SOURCE TEXT>
- - - - -
# Interesting run-in with ex husband



## Corpuswife (Apr 24, 2009)

Well.....several weeks ago my ex husband texts and ask if I am going to the Rock Festival (out of the city). We have attended this Festival for 3 consecutive years. This year we are divorced. 

He said he had an extra ticket???? I said I was going and not alone. He understood. 

A few weeks prior to the Festival he texts a random "I miss you" text. I don't respond.

I am at the Festival with friends and didn't see him for several hours. From a distance (crowded) I see him with a woman....holding hands. I sit down in my folding chair and watch him a few more times "prance" around but never really stopping to hear the music.

I knew I may run into him. I knew he was seeing other people (dating). Our breakup was quick...I walked on out vacation after struggling for awhile. The same night he relapsed on meth; sleep with escorts and hooked up with a woman to "date" her while on our vacay. He's sick. Once home and newly separated, he advertised himself on Match.com.

Anyway...it surprised me how it effected me to see him. It took a few days to quit obsessing. I pray I don't see him again as it impedes me healing.


----------



## Holland (Aug 20, 2012)

Sounds like you have a lot to heal from CW. All power to you.

It's good that you are going out and about, getting on with life.


----------



## Corpuswife (Apr 24, 2009)

The same day that I got home, he texted and asked if I went to the festival. He didn't see me but I saw him. I told him that I did and how much fun I had. I didn't give him the satisfaction of letting him know that I saw him.

It's almost a week after seeing him. I know now that it was a good thing. Sort of a catalyst of some sort-to move on.


----------



## 225985 (Dec 29, 2015)
- - - - -
DATASET EXTRACT>
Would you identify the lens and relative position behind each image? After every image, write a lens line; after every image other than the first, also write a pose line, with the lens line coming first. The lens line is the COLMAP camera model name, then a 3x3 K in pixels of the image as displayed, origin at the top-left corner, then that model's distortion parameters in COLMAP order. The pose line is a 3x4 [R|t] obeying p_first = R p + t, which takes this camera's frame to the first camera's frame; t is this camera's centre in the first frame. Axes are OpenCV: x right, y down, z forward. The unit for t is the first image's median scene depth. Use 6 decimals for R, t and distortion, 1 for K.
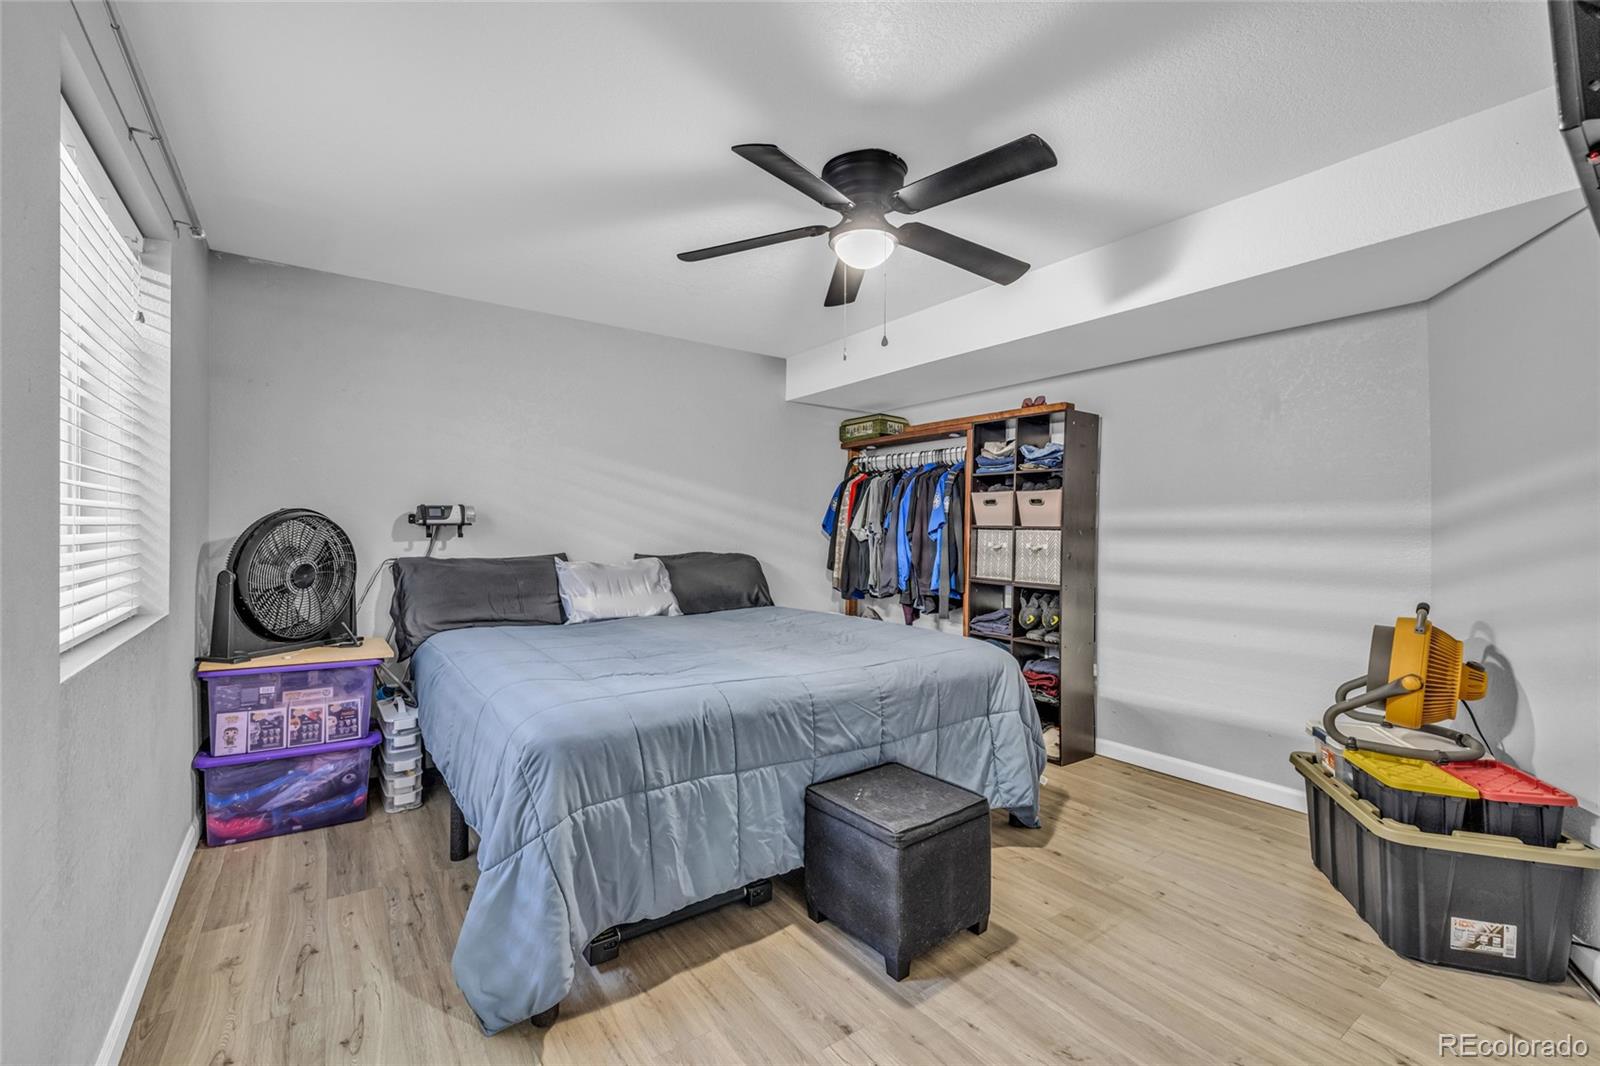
- - - - -
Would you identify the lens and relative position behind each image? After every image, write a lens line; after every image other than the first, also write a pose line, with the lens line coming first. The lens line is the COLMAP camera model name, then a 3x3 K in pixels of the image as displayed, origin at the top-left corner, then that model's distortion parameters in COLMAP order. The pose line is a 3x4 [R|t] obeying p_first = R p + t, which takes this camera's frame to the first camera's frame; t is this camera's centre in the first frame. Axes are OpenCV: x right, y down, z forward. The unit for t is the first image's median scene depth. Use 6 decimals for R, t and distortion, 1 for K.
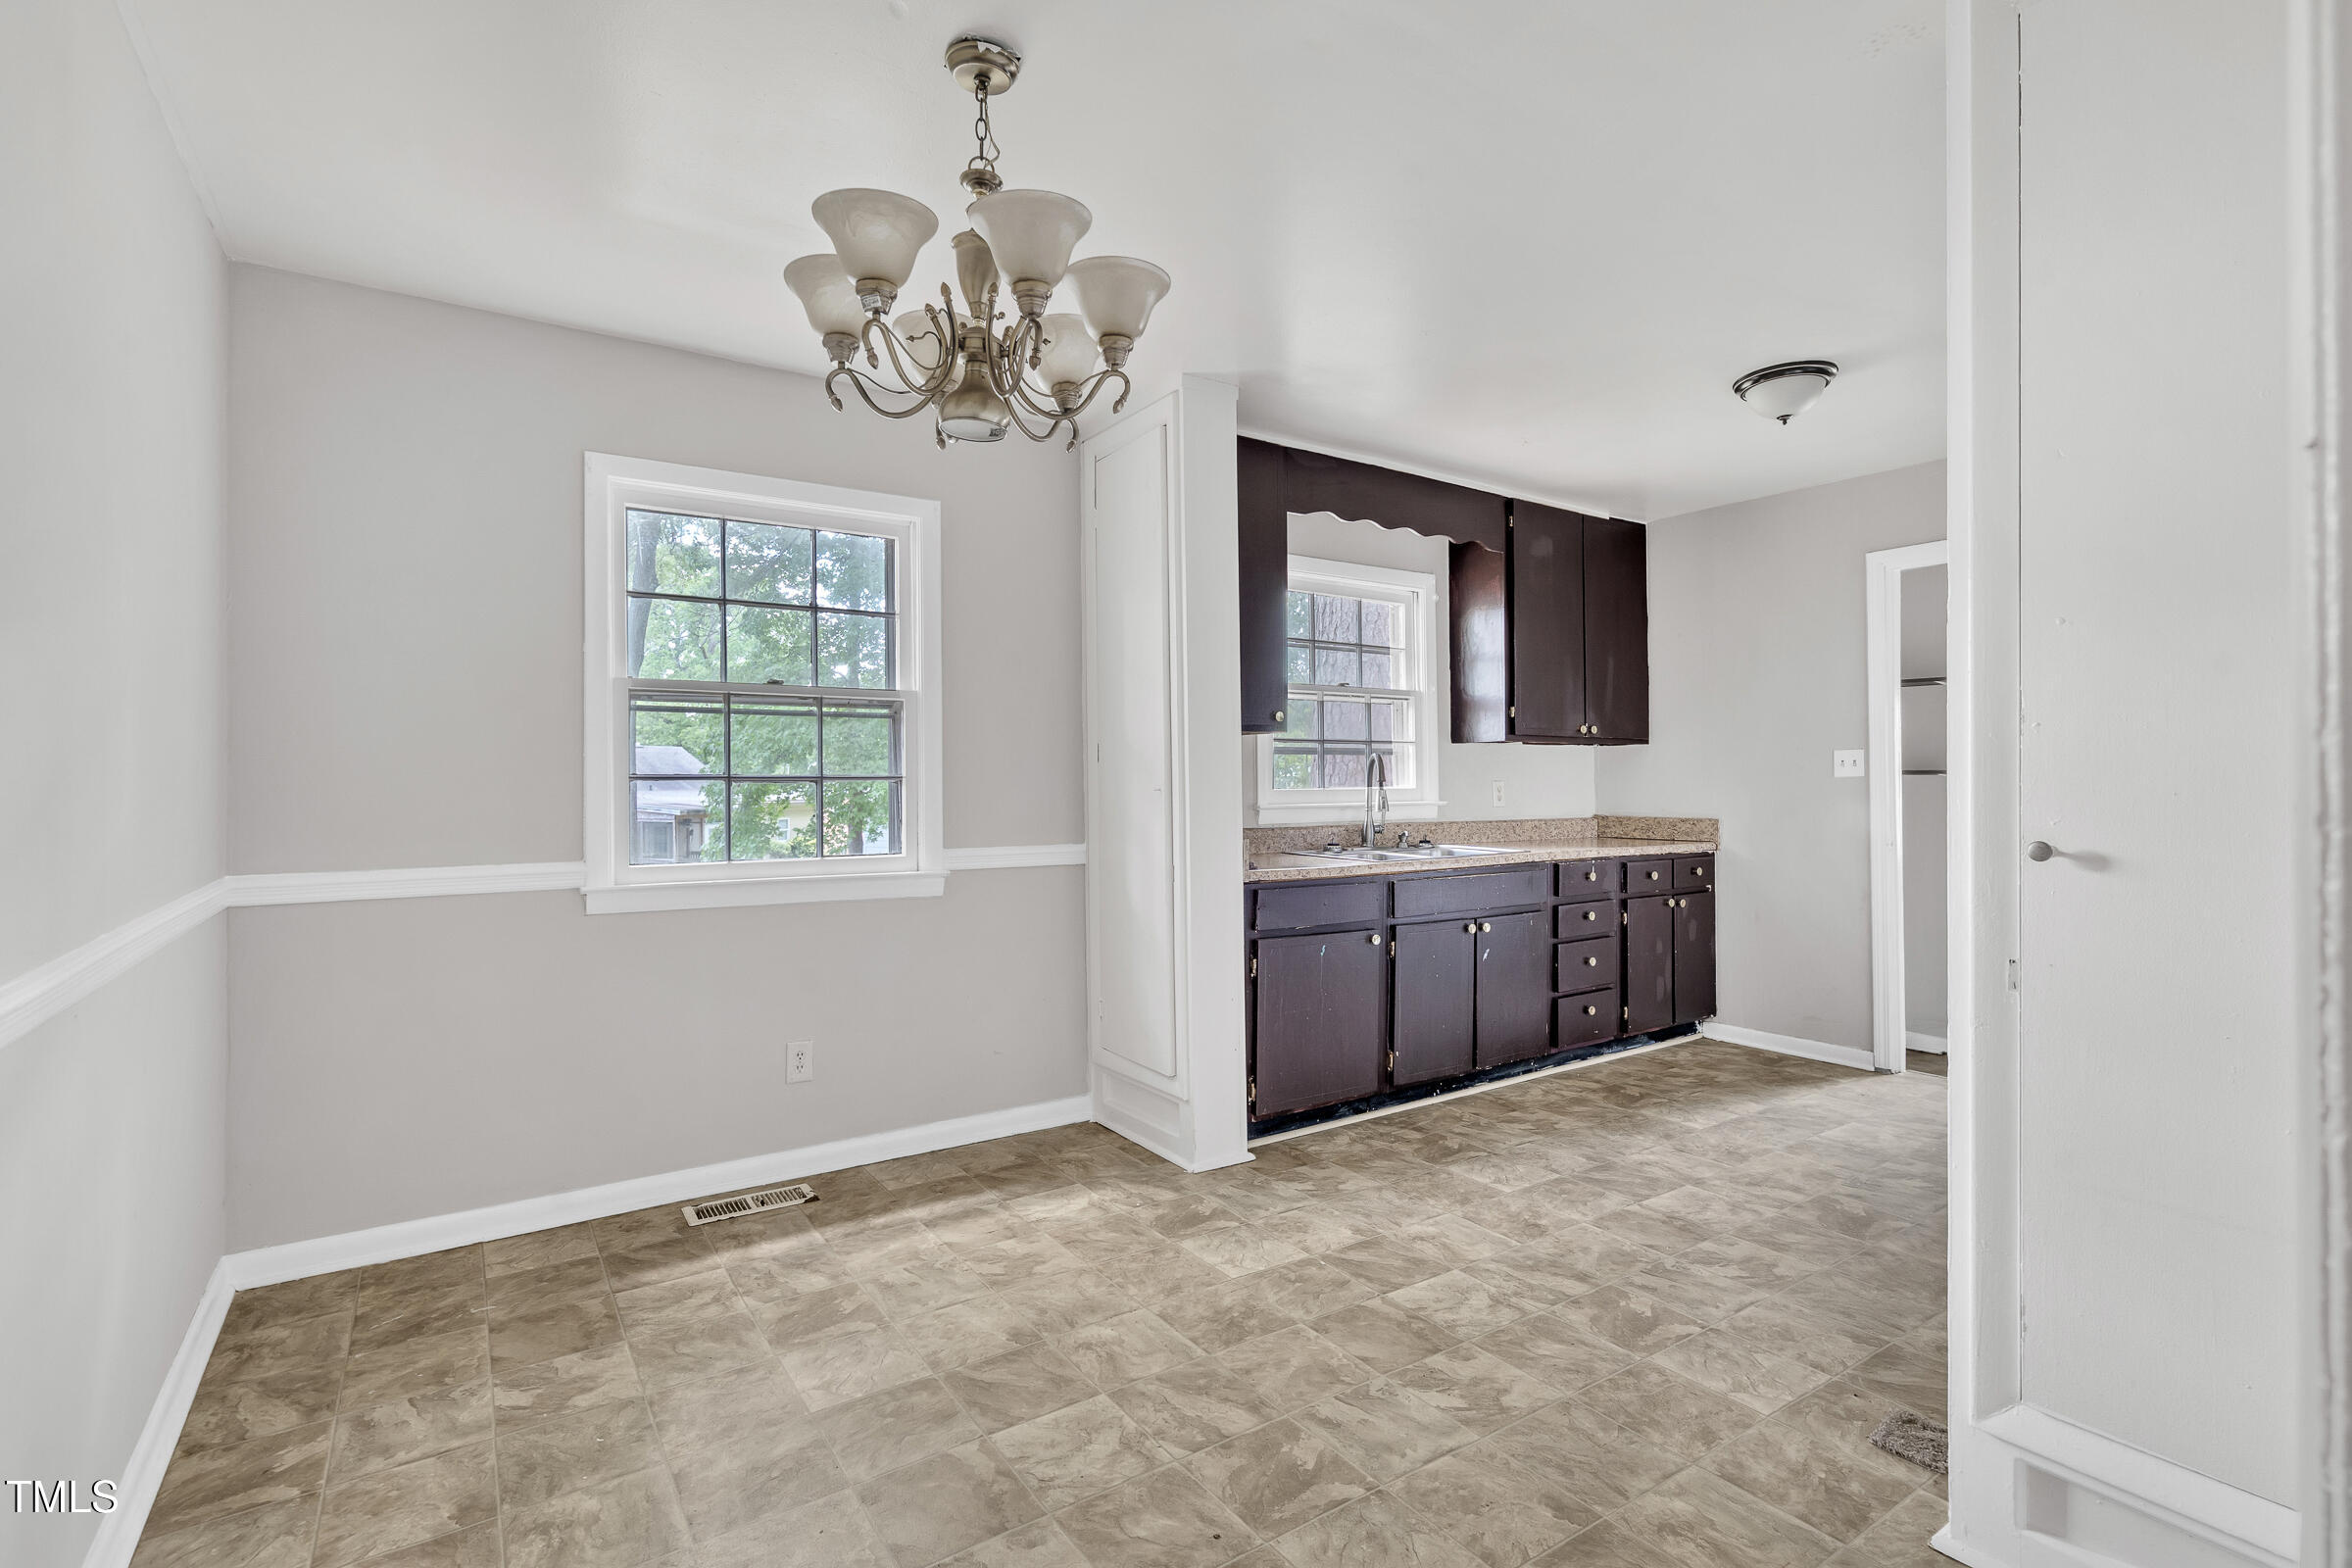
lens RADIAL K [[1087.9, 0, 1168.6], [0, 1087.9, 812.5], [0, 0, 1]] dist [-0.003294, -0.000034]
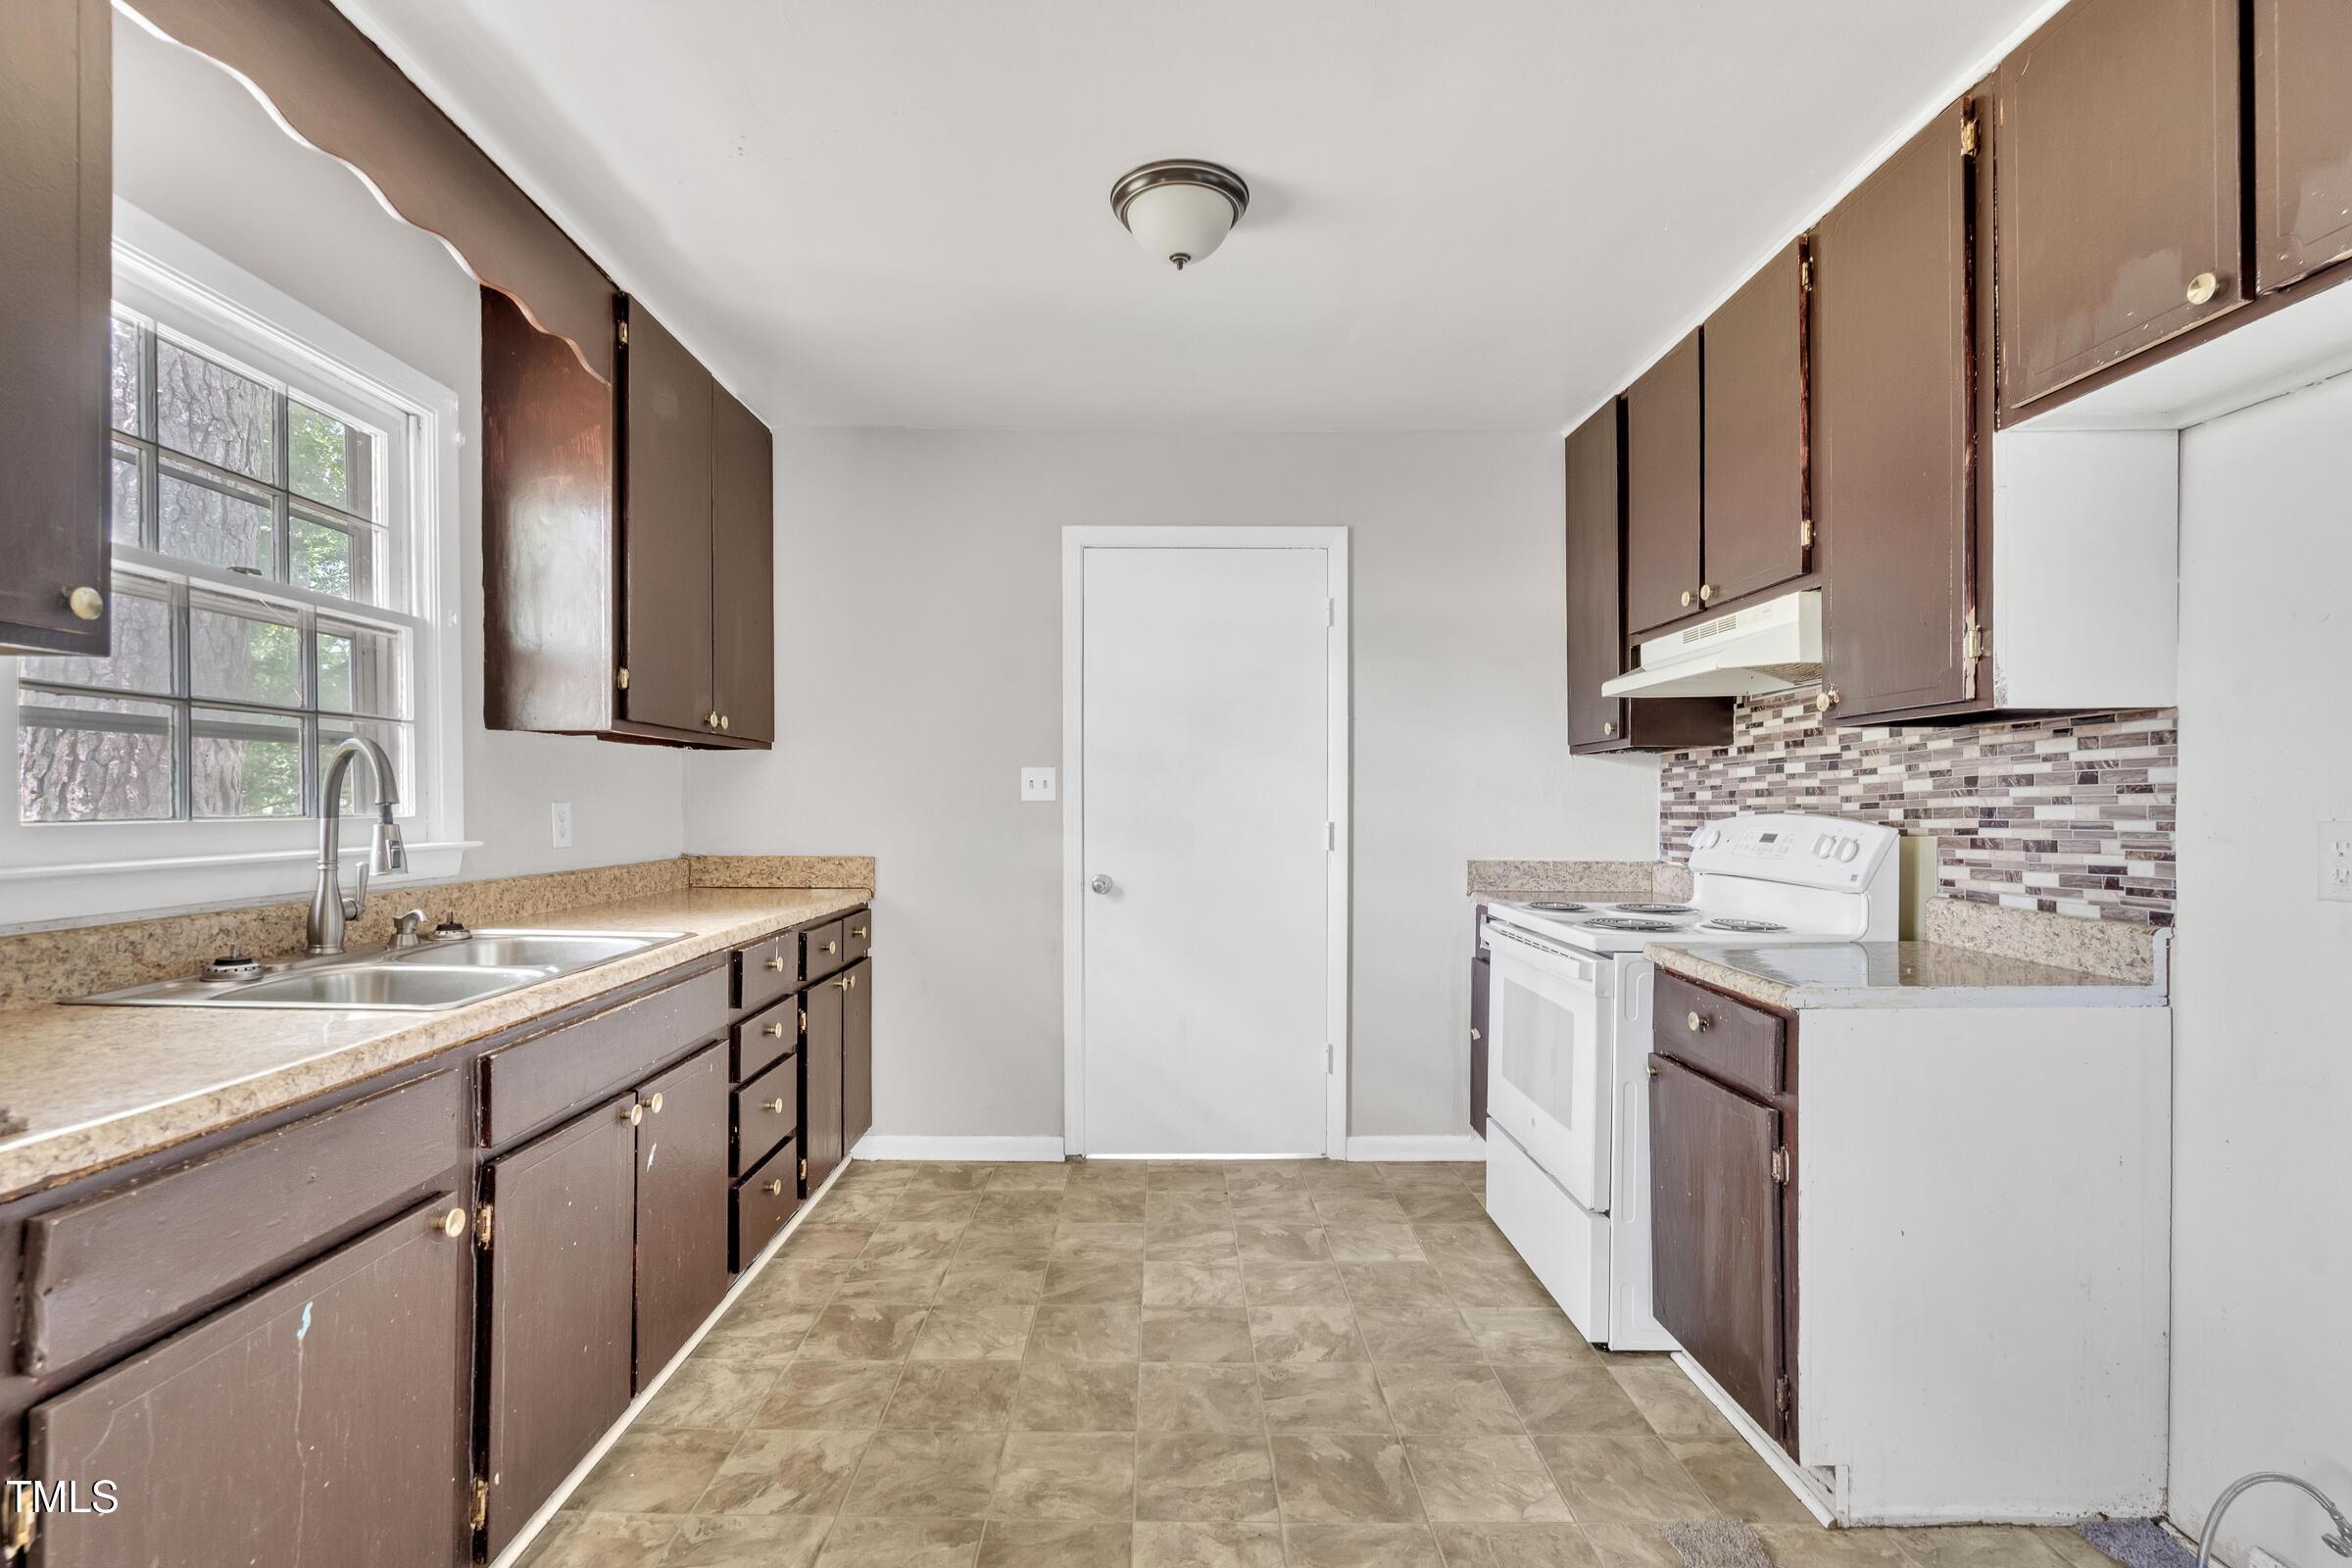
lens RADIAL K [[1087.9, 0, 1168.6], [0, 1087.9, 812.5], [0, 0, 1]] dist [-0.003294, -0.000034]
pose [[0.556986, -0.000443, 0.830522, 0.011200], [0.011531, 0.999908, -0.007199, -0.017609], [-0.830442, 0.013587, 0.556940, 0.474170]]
- - - - -
ACTIVITIES>
(A) Answer these from the forum thread about the ex-husband:
(i) For how many consecutive years had the couple attended the Rock Festival?
(ii) What text did the ex-husband send a few weeks before the Festival?
(iii) When he later asked whether she had gone to the festival, what did she tell him?
Mark your answers (i), (ii), (iii), one per line.
(B) Resume the forum thread about the ex-husband at the Rock Festival, continuing on from its final line.

TASK-BY-TASK OUTPUTS>
(A)
(i) Three.
(ii) A random "I miss you" text.
(iii) That she did go and how much fun she had.

(B)
Corpuswife said:


> *The same day that I got home, he texted and asked if I went to the festival.* He didn't see me but I saw him. I told him that I did and how much fun I had. *I didn't give him the satisfaction of letting him know that I saw him.*
> 
> It's almost a week after seeing him. I know now that it was a good thing. Sort of a catalyst of some sort-to move on.


IMO he saw you. That is why he texted the same day. At least, that is what I would have done. He was fishing to see if you saw HIM. 

You did good young lady. Stay strong.


----------



## Unicus (Jun 2, 2016)

Divorce represents real loss! it takes time.

Why are you txting with him? Cut the cord, it doesn't sound helpful for him to be that available to you.  

When I rip the band aide off, I rip it quickly. You?


----------



## Hoosier (May 17, 2011)

This is to be expected, for some time yet! Just know that the best thing to do is No Contact. Don't see him, don't talk with him. I would not be texting him (except for parenting information) Young kids? ok, No kids? remove his number from your phone, block it.


----------



## Openminded (Feb 21, 2013)

He's not out of your life as long as you continue to respond to his texts.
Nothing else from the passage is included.